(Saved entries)
┄┄┄┄┄┄┄┄┄┄

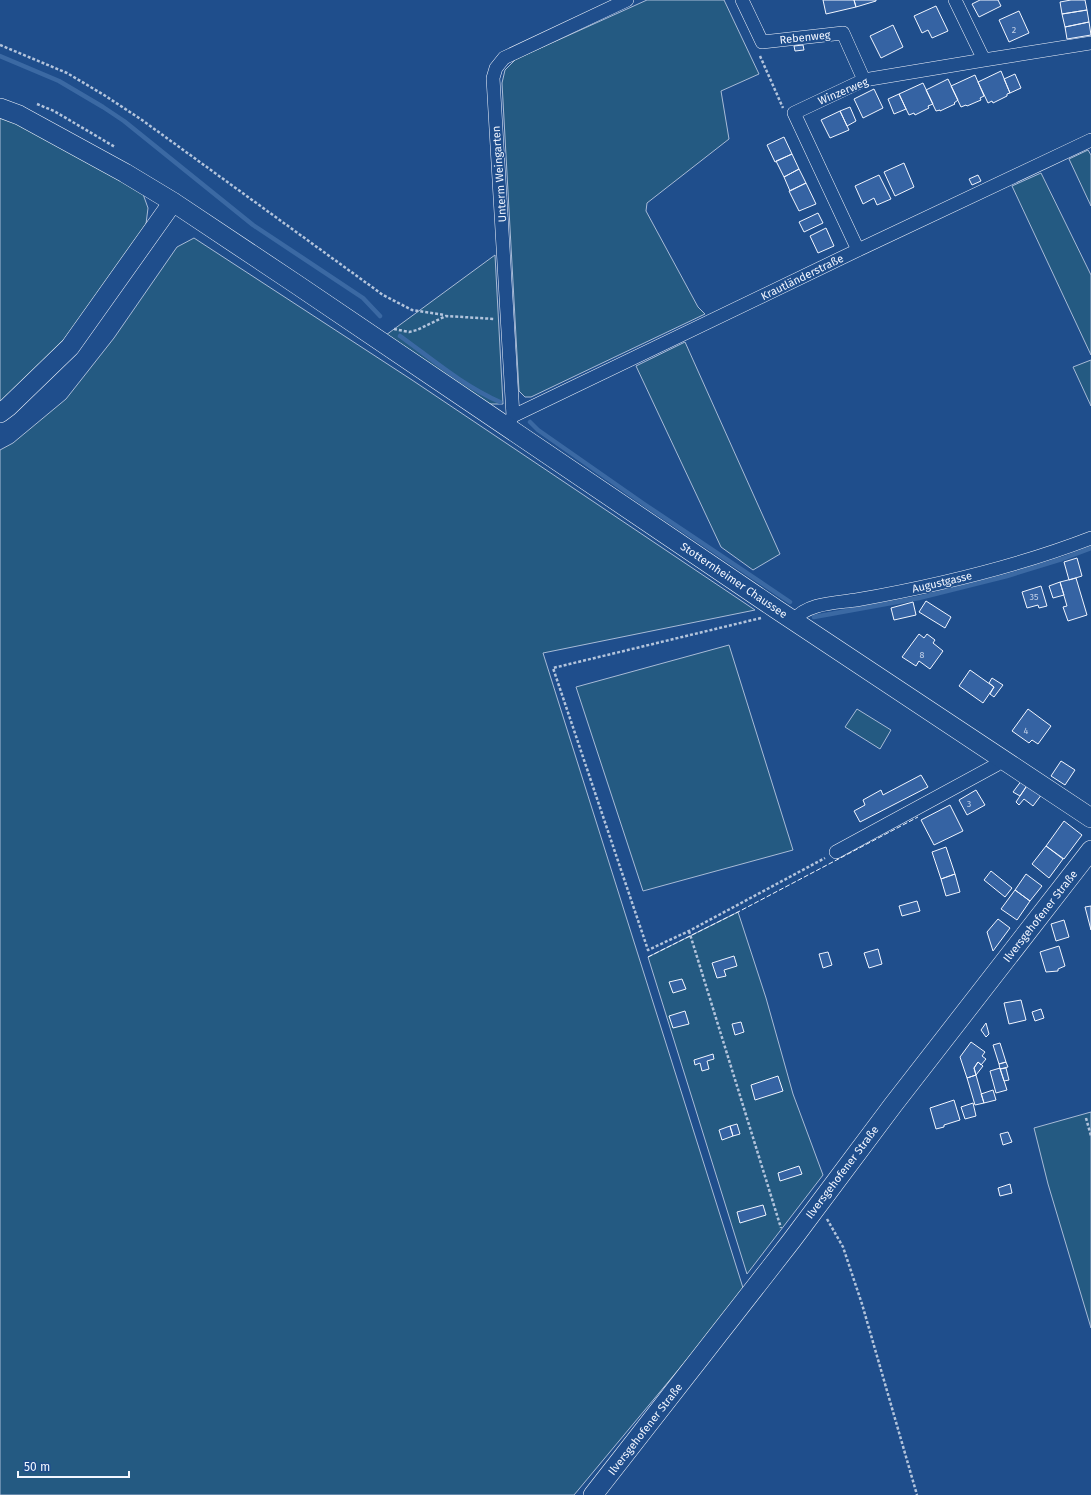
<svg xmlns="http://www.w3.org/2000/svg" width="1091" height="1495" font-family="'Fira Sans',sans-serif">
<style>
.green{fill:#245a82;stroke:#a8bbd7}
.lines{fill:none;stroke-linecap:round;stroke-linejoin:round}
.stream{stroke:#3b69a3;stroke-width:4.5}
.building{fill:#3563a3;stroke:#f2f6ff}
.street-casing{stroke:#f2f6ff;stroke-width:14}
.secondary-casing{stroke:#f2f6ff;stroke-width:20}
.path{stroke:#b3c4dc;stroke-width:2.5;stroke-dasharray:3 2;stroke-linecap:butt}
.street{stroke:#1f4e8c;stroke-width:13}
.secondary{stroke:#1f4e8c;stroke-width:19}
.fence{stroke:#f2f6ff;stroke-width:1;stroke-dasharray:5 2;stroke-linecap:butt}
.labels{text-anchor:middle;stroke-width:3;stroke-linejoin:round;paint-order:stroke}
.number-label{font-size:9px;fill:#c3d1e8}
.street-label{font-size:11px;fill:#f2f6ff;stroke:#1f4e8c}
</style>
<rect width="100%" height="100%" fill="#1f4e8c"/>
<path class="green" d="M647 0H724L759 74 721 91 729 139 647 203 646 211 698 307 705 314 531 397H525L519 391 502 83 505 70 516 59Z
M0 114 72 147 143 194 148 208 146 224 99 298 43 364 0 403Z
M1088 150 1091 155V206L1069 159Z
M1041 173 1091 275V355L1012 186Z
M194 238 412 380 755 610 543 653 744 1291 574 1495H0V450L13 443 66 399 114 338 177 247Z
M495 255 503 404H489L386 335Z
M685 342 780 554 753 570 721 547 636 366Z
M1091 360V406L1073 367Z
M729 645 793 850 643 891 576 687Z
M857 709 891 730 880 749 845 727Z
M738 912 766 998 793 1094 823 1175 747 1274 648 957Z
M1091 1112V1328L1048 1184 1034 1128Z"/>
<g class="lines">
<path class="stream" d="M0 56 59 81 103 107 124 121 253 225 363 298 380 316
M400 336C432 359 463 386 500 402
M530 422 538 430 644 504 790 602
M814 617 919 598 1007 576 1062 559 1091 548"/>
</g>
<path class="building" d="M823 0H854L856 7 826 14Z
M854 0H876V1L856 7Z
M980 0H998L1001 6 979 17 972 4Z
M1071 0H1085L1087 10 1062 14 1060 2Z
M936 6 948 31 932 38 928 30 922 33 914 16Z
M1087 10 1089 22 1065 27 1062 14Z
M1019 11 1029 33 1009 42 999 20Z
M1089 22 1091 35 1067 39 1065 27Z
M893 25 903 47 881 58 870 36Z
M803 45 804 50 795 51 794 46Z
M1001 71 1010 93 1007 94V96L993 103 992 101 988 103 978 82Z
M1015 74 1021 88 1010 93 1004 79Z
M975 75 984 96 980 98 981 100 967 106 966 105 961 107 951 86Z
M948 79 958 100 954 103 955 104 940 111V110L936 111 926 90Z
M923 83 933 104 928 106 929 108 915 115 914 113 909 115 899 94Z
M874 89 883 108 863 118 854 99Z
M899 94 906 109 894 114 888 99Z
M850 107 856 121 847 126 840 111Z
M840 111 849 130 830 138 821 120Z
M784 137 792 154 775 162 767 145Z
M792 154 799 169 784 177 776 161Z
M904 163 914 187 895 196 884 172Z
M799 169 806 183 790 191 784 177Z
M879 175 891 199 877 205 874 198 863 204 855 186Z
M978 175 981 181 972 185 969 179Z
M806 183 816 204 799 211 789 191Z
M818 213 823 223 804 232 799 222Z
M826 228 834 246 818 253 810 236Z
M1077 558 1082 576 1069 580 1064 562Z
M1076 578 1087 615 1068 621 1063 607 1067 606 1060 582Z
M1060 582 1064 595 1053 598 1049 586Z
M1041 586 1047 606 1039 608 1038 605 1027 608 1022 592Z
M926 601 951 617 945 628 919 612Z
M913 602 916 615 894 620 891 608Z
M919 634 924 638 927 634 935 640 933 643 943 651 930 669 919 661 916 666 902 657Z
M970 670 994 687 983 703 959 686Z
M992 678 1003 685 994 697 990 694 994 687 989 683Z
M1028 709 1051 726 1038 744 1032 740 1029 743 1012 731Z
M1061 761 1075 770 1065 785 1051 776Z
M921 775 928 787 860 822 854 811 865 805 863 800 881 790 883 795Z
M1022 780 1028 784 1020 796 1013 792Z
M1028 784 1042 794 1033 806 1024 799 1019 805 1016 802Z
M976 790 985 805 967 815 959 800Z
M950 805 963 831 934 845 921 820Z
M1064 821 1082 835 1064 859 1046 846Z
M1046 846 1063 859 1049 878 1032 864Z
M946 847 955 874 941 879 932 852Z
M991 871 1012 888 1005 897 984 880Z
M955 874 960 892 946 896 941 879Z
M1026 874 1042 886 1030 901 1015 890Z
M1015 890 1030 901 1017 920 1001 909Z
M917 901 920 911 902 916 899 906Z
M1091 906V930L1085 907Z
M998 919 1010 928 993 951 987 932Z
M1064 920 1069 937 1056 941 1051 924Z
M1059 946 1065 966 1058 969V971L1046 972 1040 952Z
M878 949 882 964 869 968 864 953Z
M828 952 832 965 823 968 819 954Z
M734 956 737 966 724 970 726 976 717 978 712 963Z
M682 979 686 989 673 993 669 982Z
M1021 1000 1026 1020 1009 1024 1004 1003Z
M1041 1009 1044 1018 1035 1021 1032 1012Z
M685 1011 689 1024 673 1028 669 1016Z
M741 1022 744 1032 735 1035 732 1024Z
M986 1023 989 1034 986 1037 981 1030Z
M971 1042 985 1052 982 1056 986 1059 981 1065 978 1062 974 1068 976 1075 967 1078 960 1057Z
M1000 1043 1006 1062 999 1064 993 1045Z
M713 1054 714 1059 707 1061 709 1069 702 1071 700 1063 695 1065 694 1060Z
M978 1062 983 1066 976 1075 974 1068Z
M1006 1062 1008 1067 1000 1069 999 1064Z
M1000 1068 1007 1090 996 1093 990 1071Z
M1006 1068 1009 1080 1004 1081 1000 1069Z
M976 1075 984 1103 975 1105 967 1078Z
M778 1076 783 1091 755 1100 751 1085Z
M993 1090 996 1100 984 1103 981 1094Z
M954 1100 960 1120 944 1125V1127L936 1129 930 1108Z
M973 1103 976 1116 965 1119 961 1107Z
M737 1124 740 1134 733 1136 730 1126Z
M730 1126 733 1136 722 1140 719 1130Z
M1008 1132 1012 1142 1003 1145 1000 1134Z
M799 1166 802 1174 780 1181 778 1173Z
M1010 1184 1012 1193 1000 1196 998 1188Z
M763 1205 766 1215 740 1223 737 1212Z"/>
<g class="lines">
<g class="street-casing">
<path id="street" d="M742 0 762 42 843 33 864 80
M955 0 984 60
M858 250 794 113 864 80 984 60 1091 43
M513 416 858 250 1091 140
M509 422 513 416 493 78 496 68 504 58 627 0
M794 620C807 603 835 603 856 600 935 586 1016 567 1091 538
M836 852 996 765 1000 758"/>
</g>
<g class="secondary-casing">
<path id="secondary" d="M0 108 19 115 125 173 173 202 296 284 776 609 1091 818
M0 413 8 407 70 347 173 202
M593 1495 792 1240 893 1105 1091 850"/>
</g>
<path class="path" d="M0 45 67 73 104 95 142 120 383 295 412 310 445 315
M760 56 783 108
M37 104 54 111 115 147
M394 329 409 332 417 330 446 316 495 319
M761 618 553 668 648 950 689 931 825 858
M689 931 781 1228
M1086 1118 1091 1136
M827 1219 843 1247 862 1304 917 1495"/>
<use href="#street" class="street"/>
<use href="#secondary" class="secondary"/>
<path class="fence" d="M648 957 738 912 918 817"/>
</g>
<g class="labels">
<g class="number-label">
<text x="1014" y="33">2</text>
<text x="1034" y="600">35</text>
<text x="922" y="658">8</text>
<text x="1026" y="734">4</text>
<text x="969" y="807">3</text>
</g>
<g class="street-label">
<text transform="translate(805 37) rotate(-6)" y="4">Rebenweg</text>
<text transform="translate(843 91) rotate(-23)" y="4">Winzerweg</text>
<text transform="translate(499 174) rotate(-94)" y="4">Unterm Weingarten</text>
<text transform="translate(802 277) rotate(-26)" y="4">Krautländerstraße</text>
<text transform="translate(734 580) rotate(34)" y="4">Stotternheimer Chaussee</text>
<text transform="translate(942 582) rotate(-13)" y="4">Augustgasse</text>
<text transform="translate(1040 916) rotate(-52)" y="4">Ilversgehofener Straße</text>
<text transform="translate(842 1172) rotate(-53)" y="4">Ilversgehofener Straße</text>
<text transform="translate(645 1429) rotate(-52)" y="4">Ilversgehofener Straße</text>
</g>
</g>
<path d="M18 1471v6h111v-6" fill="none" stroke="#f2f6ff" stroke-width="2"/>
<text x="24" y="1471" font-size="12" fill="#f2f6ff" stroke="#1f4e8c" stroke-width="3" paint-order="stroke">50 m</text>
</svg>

┄┄┄┄┄┄┄┄┄┄

Where a line in the records above contains the word "round", copy that line.

.lines{fill:none;stroke-linecap:round;stroke-linejoin:round}
.labels{text-anchor:middle;stroke-width:3;stroke-linejoin:round;paint-order:stroke}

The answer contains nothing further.